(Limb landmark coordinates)

----

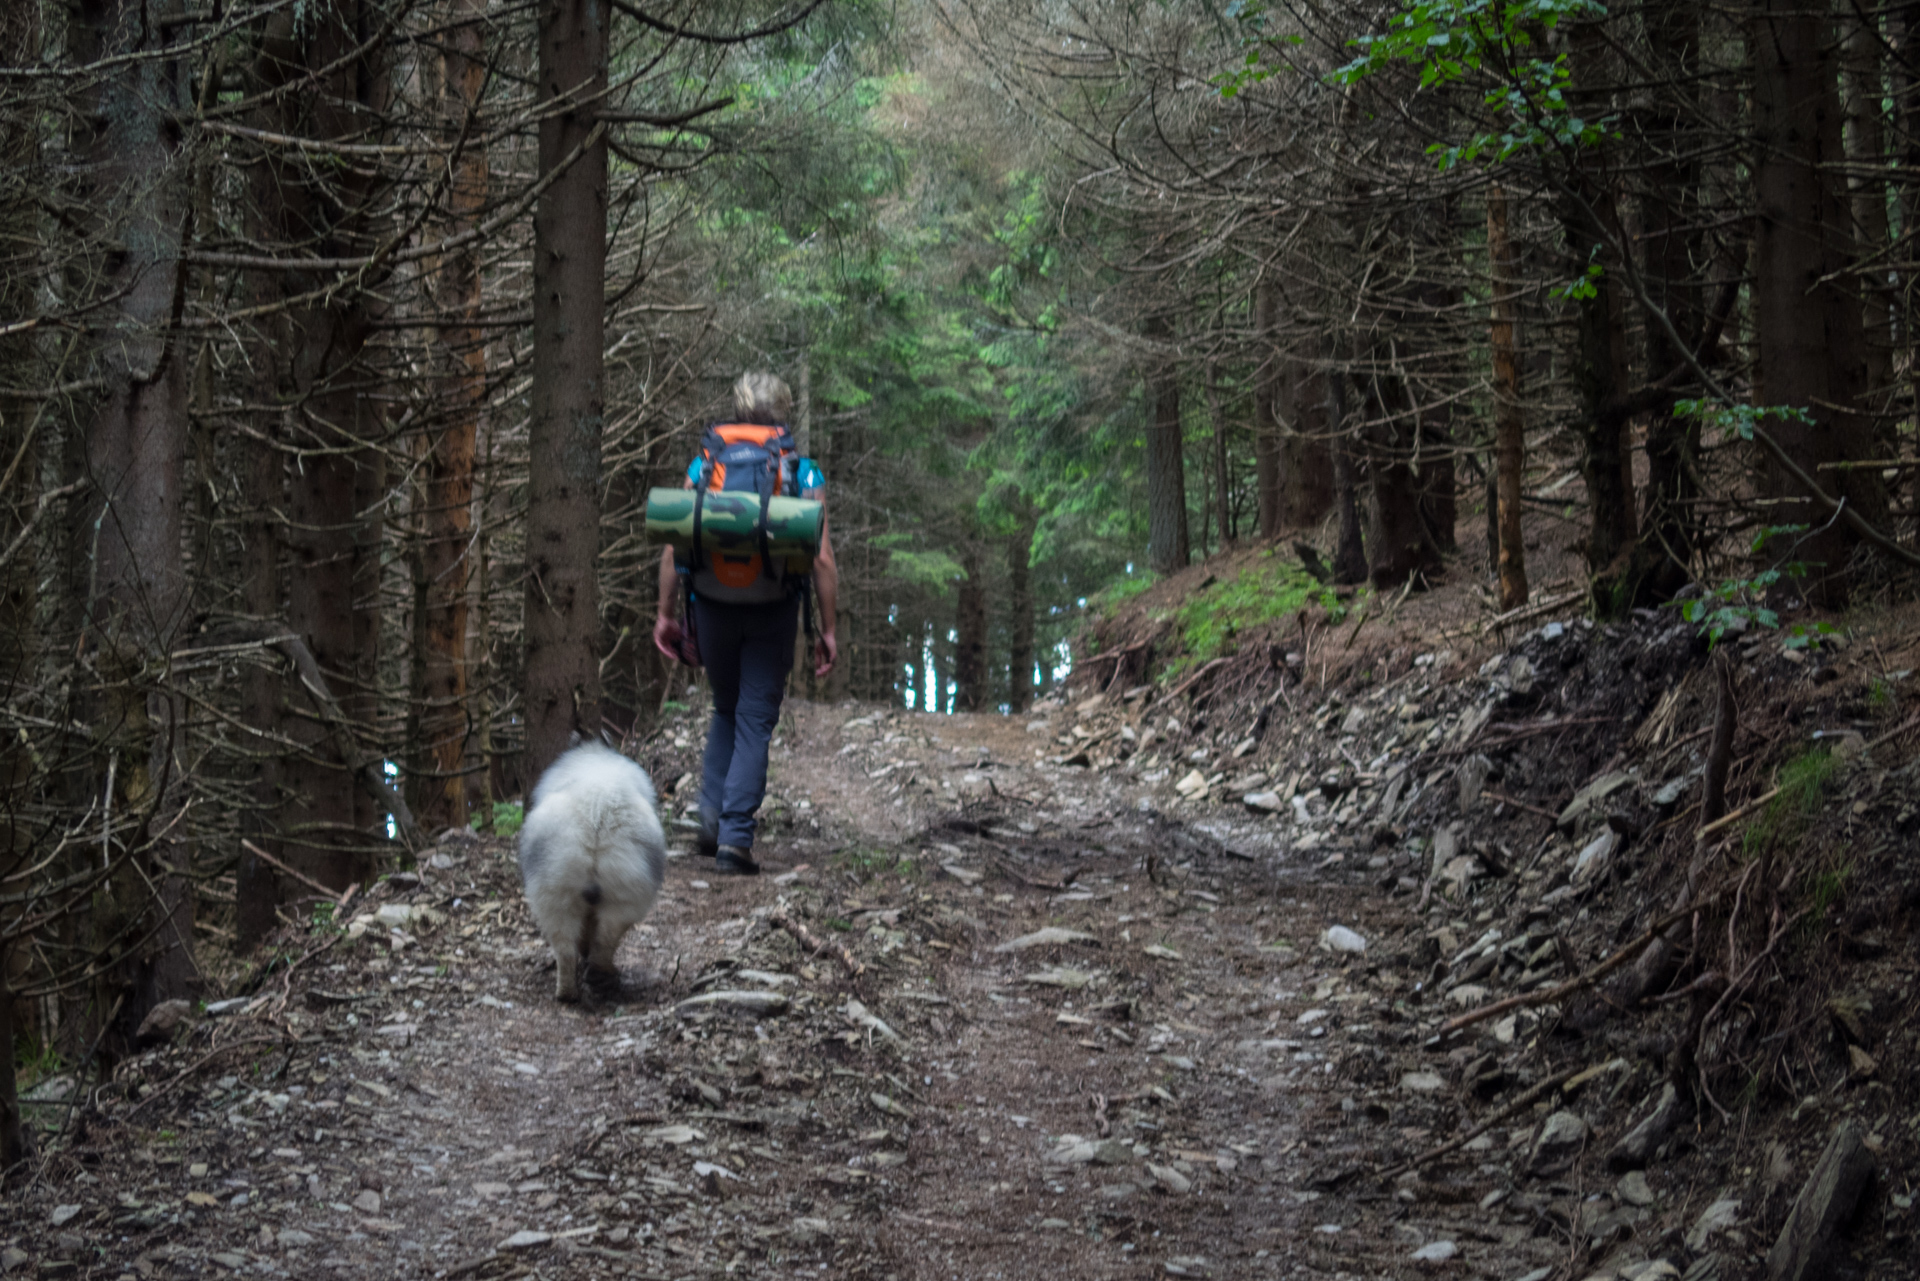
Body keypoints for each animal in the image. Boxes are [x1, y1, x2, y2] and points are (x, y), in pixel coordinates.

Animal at [518, 741, 668, 998]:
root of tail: (598, 806)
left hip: (557, 893)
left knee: (571, 947)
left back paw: (572, 989)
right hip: (617, 893)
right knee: (602, 939)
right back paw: (593, 979)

----

◆ WORK TASK
Look above for the line containing "left back paw: (572, 989)". Return it and each line after it exactly, through the last line, and nothing more.

◆ RESULT BELOW
left back paw: (572, 989)
right hip: (617, 893)
right knee: (602, 939)
right back paw: (593, 979)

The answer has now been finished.